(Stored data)
►
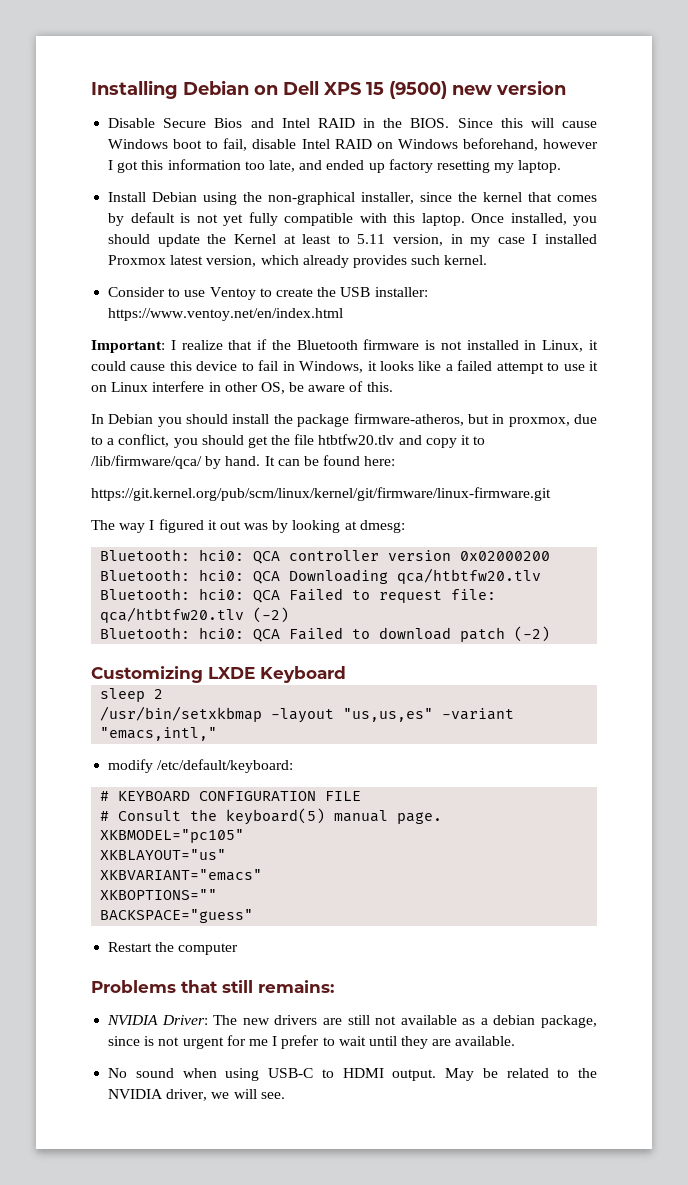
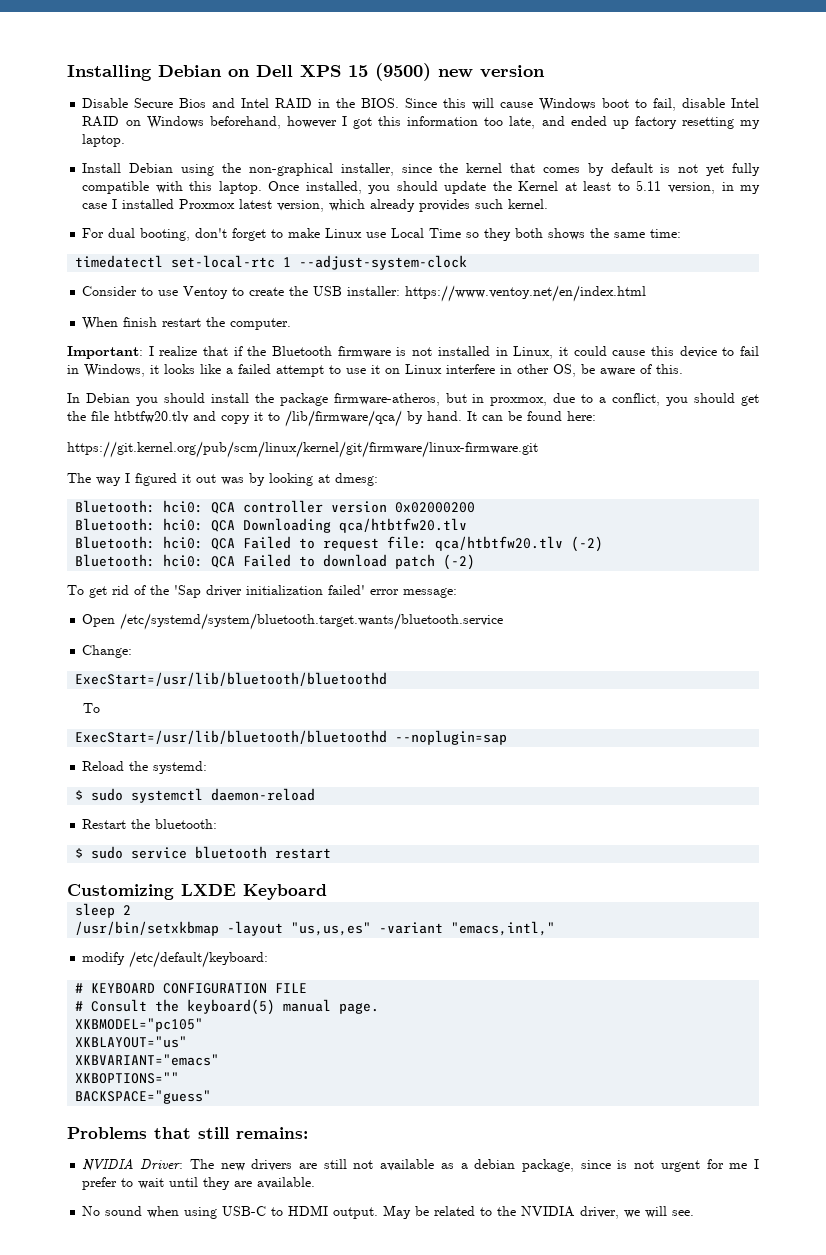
(488, 260) none -> [82,228,682,241] [75,255,468,270] // For dual booting, don't forget to make Linux use Local Time so they both shows the same time: // timedatectl set-local-rtc 1 --adjust-system-clock
(344, 314) none -> [82,317,292,330] // When finish restart the computer.
(551, 634) none -> [67,585,457,598] [82,613,504,630] [82,645,133,658] [75,672,388,686] [83,703,101,713] [75,730,508,745] [82,761,208,774] [75,788,316,803] [82,819,218,829] [75,846,332,859] // To get rid of the 'Sap driver initialization failed' error message: // Open /etc/systemd/system/bluetooth.target.wants/bluetooth.service // Change: // ExecStart=/usr/lib/bluetooth/bluetoothd // To // ExecStart=/usr/lib/bluetooth/bluetoothd --noplugin=sap // Reload the systemd: // $ sudo systemctl daemon-reload // Restart the bluetooth: // $ sudo service bluetooth restart
[108,942,239,955] // Restart the computer -> (212, 1097) none

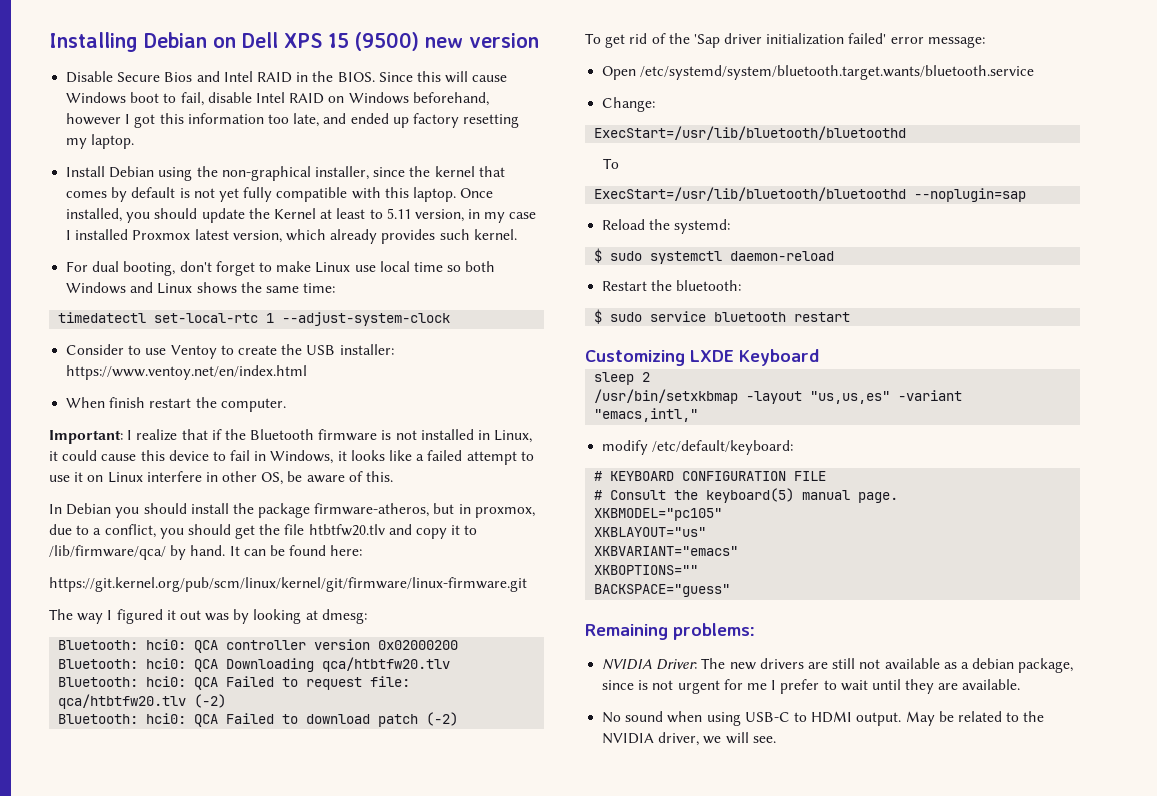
[391,228,544,241] Local Time so they both -> [379,261,496,272] [66,282,193,294] local time so both Windows and Linux
[67,1127,308,1139] Problems that still remains: -> [585,623,755,640] Remaining problems:

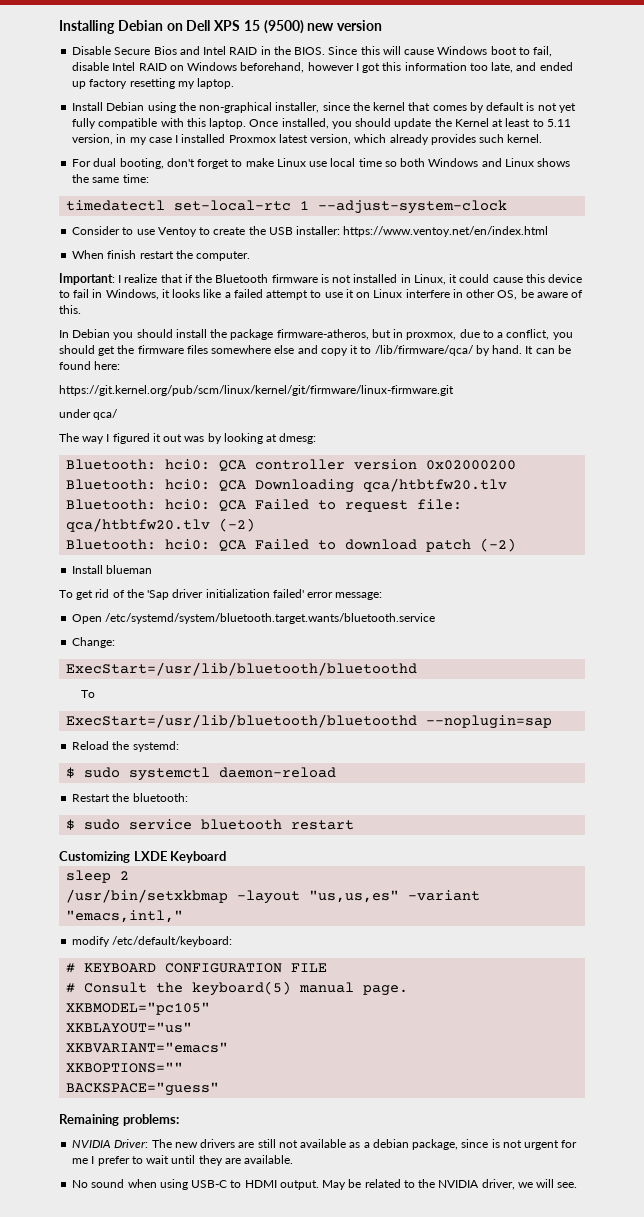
[284,524,385,536] file htbtfw20.tlv -> [137,345,295,354] firmware files somewhere else
(527, 584) none -> [59,409,119,420] // under qca/
(459, 719) none -> [72,565,153,574] // Install blueman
◄
Activity: Nothing but the records themselves, exact and complete, should be returned; leave the pictures out.

Answer to this problem:
(488, 260) none -> [82,228,682,241] [75,255,468,270] // For dual booting, don't forget to make Linux use Local Time so they both shows the same time: // timedatectl set-local-rtc 1 --adjust-system-clock
(344, 314) none -> [82,317,292,330] // When finish restart the computer.
(551, 634) none -> [67,585,457,598] [82,613,504,630] [82,645,133,658] [75,672,388,686] [83,703,101,713] [75,730,508,745] [82,761,208,774] [75,788,316,803] [82,819,218,829] [75,846,332,859] // To get rid of the 'Sap driver initialization failed' error message: // Open /etc/systemd/system/bluetooth.target.wants/bluetooth.service // Change: // ExecStart=/usr/lib/bluetooth/bluetoothd // To // ExecStart=/usr/lib/bluetooth/bluetoothd --noplugin=sap // Reload the systemd: // $ sudo systemctl daemon-reload // Restart the bluetooth: // $ sudo service bluetooth restart
[108,942,239,955] // Restart the computer -> (212, 1097) none

[391,228,544,241] Local Time so they both -> [379,261,496,272] [66,282,193,294] local time so both Windows and Linux
[67,1127,308,1139] Problems that still remains: -> [585,623,755,640] Remaining problems:

[284,524,385,536] file htbtfw20.tlv -> [137,345,295,354] firmware files somewhere else
(527, 584) none -> [59,409,119,420] // under qca/
(459, 719) none -> [72,565,153,574] // Install blueman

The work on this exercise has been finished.